Keterangan poto : Sudikerta  diperiksa di PN Denpasar

Denpasar, (Metrobali.com)

 

Sidang lanjutan terdakwa mantan Wakil Gubernur Bali, I Ketut Sudikerta (53) di PN Denpasar memasuki agenda pemeriksaan terdakwa, Kamis (5/12). Sudikerta yang diajukannbke sidang terkait kasus  penipuan, pemalsuan surat dan Tindak Pidana Pencucian Uang (TPPU) itu mengaku bersalah karena  merugikan korban bos Maspion Group Alim Markus Rp 150 miliar.
Di depan persidangan  Sudikerta mengatakan tidak ada niatan melakukan tindak pidana seperti yang didakwakan Jaksa Penuntut Umum (JPU) Ketut Sujaya dkk. “Saya menyesal dan bersalah telah melakukan transaksi ini. Kalau tahu akhirnya seperti ini saya tidak akan melakukan transaksi tanah ini,”  tutur Sudikerta pada majelis hakim pimpinan Esthar Oktavi.

— Daftar Catatan —
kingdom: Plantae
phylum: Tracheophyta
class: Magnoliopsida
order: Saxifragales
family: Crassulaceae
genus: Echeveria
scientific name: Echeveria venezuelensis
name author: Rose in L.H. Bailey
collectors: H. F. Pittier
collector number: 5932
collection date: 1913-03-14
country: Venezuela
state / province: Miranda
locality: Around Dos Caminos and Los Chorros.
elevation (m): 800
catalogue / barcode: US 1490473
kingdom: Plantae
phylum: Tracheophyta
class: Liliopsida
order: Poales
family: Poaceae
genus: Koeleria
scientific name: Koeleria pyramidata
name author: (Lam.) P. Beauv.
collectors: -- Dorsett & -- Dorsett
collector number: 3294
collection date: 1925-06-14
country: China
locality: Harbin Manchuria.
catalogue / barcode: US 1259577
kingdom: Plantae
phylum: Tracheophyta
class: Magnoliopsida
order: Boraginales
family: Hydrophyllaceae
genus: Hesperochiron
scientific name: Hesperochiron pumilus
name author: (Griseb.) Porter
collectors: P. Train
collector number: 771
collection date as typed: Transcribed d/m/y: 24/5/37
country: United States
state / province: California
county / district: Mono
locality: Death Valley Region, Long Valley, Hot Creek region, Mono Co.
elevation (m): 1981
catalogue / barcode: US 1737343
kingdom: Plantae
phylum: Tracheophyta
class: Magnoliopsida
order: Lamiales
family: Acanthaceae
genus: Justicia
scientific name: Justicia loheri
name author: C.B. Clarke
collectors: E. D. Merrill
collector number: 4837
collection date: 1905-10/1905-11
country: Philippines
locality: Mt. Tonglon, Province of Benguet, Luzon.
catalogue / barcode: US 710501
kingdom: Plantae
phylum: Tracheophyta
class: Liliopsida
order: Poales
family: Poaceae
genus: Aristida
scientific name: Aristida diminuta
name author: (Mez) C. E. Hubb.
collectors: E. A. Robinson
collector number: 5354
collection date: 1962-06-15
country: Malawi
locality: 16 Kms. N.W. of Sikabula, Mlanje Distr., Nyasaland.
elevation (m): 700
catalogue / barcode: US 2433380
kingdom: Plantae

— Tujuan Latihan —
Kembalikan potongan berita sidang Sudikerta dari "Denpasar, (Metrobali.com)" sampai dengan "pimpinan Esthar Oktavi." persis seperti aslinya.

— Jawaban Tugas —
Denpasar, (Metrobali.com)

 

Sidang lanjutan terdakwa mantan Wakil Gubernur Bali, I Ketut Sudikerta (53) di PN Denpasar memasuki agenda pemeriksaan terdakwa, Kamis (5/12). Sudikerta yang diajukannbke sidang terkait kasus  penipuan, pemalsuan surat dan Tindak Pidana Pencucian Uang (TPPU) itu mengaku bersalah karena  merugikan korban bos Maspion Group Alim Markus Rp 150 miliar.
Di depan persidangan  Sudikerta mengatakan tidak ada niatan melakukan tindak pidana seperti yang didakwakan Jaksa Penuntut Umum (JPU) Ketut Sujaya dkk. “Saya menyesal dan bersalah telah melakukan transaksi ini. Kalau tahu akhirnya seperti ini saya tidak akan melakukan transaksi tanah ini,”  tutur Sudikerta pada majelis hakim pimpinan Esthar Oktavi.